Written exercise: Extend the article below on Grantham's bearish view of SpaceX stock, starting after its last sentence.

Supplied passage:
/---

Perhaps surprisingly, Grantham is a fan of one of SpaceX's core businesses. But it's clear why he's bearish on the stock in general.

NASA space shuttle launching from pad.

Image source: Getty Images.

Here's why Grantham is so bearish on SpaceX stock

Grantham isn't bearish on SpaceX as a business. He is, for example, a big fan of SpaceX's Starlink internet service. Starlink is currently SpaceX's only profitable business, with impressive revenue growth rates and gross margins. But most of SpaceX's valuation is tied up in other speculative ventures, not just Starlink.

"Great idea, by the way," Grantham stresses in the podcast interview, speaking about Starlink. "Makes money. But this is not Starlink. Maybe I'd be an investor too, if it were Starlink."

Grantham doesn't see most of SpaceX's growth initiatives paying off in the long term. And because the stock price is mostly tied to those initiatives, buying SpaceX stock would force Grantham to invest in a bunch of growth efforts he ultimately doesn't believe in.

\---

Stored records:
/---

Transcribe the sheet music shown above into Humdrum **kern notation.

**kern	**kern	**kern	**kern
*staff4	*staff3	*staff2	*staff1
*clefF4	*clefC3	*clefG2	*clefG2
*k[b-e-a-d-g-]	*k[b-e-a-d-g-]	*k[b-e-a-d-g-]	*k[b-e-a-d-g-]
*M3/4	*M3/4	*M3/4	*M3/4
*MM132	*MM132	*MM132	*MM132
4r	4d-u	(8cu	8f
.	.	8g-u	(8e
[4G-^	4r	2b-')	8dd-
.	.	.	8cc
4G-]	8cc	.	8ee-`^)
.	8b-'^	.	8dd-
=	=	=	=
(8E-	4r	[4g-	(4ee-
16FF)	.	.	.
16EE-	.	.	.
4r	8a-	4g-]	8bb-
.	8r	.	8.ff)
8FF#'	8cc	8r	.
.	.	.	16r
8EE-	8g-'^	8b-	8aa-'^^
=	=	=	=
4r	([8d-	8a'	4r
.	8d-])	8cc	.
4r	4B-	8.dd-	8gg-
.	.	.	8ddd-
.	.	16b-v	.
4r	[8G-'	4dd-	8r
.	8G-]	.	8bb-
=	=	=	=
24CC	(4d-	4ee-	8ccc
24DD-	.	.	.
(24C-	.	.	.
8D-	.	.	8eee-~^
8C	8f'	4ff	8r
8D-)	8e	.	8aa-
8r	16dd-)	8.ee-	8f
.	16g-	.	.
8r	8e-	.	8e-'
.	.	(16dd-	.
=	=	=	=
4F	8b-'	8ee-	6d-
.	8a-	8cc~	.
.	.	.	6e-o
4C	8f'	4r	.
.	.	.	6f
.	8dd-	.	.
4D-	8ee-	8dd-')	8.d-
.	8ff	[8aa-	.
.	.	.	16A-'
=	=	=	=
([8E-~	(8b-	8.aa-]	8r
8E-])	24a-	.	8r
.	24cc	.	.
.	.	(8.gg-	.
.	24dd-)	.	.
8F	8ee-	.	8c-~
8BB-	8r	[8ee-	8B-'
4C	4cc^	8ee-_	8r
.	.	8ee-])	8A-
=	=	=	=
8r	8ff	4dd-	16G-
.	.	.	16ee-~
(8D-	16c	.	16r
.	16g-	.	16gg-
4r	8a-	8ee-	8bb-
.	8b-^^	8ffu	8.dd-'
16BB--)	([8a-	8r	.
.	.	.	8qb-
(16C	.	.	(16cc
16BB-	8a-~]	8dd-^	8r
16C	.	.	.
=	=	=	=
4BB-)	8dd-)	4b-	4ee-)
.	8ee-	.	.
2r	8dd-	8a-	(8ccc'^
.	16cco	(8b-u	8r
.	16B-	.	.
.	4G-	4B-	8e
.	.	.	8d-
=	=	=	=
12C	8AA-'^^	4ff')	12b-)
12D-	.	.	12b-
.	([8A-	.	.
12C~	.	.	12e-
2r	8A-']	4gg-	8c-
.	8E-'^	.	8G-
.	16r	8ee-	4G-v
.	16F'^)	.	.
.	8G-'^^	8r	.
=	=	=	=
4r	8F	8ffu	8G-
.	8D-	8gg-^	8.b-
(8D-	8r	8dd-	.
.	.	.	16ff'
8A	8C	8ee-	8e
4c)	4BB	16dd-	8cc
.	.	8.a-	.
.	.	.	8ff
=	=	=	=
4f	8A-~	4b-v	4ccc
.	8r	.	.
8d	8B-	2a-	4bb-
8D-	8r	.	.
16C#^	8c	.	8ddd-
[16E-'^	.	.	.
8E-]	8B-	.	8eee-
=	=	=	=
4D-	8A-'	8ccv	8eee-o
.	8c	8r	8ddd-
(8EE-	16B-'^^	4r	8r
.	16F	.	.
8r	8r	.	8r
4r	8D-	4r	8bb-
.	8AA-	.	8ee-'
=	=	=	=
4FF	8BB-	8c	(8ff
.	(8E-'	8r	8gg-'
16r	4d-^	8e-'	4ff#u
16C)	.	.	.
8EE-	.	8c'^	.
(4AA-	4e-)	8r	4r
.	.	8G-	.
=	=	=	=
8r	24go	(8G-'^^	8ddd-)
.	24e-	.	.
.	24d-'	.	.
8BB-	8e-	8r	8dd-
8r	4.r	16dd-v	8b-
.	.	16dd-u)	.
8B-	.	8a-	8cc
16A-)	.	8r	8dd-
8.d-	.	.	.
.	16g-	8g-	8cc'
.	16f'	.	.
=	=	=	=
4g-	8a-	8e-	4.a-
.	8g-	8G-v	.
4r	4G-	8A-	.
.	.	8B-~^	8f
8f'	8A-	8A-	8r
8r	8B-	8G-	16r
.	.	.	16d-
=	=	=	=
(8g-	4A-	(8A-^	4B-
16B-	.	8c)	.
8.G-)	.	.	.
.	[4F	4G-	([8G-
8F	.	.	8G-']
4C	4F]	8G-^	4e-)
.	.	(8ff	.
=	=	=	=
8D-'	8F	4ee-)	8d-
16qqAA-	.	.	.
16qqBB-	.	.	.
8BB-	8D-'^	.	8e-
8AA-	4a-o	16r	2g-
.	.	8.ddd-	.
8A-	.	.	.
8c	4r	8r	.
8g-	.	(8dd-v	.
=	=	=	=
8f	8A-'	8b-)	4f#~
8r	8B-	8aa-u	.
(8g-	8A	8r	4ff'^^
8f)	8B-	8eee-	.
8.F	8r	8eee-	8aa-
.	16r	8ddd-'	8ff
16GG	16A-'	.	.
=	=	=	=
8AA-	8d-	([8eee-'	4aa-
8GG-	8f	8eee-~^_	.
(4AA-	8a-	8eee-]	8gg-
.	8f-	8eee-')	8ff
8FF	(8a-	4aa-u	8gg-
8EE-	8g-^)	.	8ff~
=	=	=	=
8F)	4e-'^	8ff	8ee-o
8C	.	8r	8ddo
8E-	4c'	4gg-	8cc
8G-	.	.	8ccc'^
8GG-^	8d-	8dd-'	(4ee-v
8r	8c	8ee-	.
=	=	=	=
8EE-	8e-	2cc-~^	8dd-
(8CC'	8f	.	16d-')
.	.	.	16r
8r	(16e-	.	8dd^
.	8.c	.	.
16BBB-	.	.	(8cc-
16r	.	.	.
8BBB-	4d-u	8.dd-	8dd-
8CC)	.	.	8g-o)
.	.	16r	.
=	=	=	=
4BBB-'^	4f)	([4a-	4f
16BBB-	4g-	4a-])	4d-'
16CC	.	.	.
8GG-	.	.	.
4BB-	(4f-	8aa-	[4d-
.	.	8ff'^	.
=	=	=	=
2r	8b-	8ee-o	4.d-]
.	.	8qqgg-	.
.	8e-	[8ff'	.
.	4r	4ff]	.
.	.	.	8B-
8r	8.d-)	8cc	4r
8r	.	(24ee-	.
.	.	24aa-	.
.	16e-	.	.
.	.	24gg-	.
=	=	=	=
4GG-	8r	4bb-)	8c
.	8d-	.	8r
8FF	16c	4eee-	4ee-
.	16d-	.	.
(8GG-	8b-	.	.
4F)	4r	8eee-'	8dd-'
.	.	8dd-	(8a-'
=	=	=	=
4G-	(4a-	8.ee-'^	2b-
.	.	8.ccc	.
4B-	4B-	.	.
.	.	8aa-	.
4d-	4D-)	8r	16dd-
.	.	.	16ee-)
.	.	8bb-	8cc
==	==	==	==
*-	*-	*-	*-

\---
/---

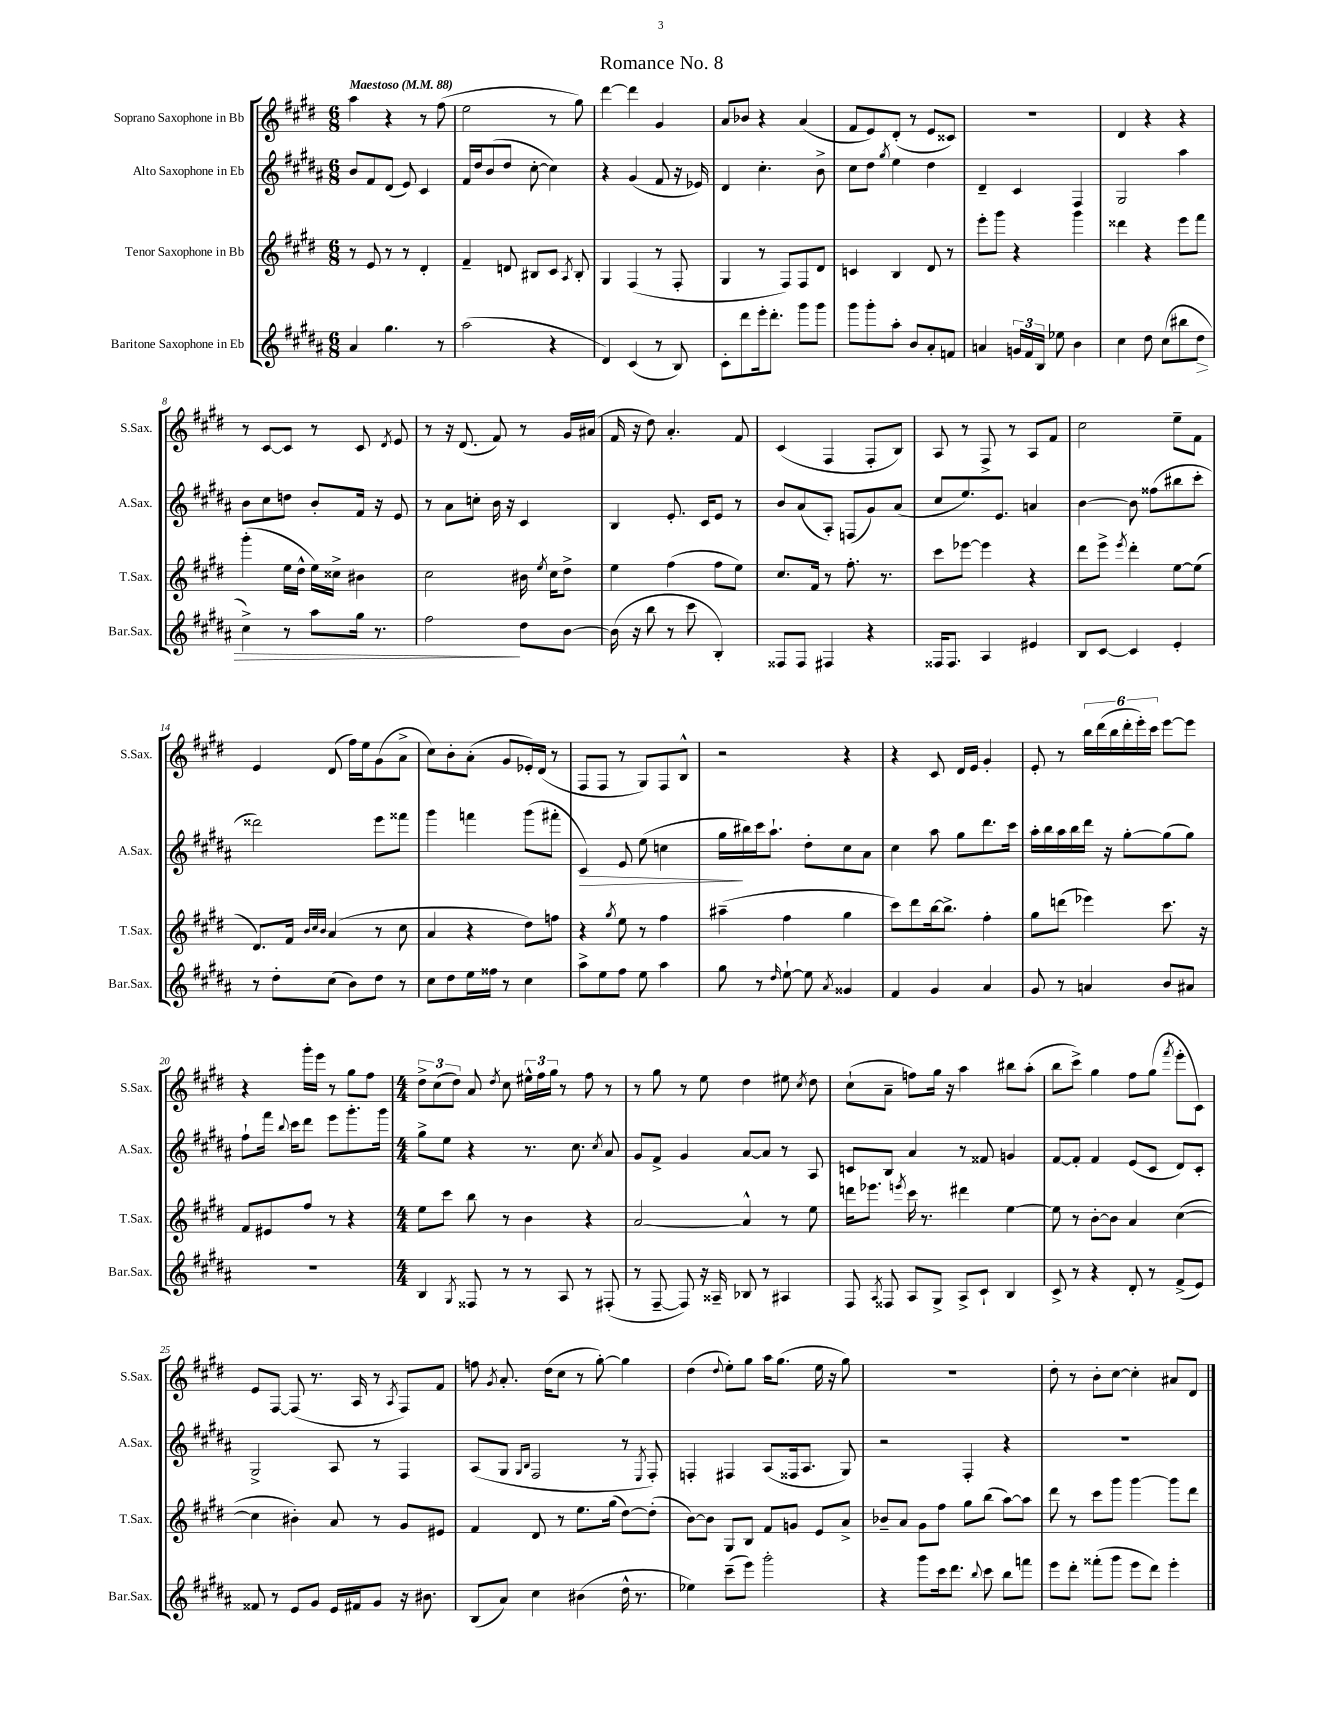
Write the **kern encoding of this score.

\---

Exercise response:
To realize its full potential -- which includes capital-intensive efforts such as launching data centers into space, establishing a permanent human colony on the moon, and scaling AI data centers with massive infrastructure investments -- SpaceX will need a ton of cash. It will also need continued investor optimism when it inevitably stumbles.

In the past, Grantham argues that Elon Musk has benefited from tremendous luck, timing capital raises during fortuitous bull market runs. Musk's marketing appeal during these periods enabled him to raise large amounts of capital for speculative ventures with otherwise poor risk-to-reward dynamics. This strategy paid off for Tesla (NASDAQ: TSLA). But Grantham isn't convinced it will happen the same way again for SpaceX.

"The scale of SpaceX requires him to do the same again," Grantham stresses. "And the timing of the market cycle, the timing of confidence, would have to be the same."

Grantham seems to be admitting that, at least in theory, Musk could justify SpaceX's exorbitant market cap by raising capital at steep valuations, pouring that capital into speculative but high upside growth ventures, and realizing success with one or more of those ventures. As Grantham points out, Tesla has been able to execute a similar strategy in the past thanks to Musk's marketing skills.

But much of Tesla's success occurred during strong bull market stretches. Thus far, SpaceX has enjoyed similar conditions.

What happens in a less-beneficial market situation?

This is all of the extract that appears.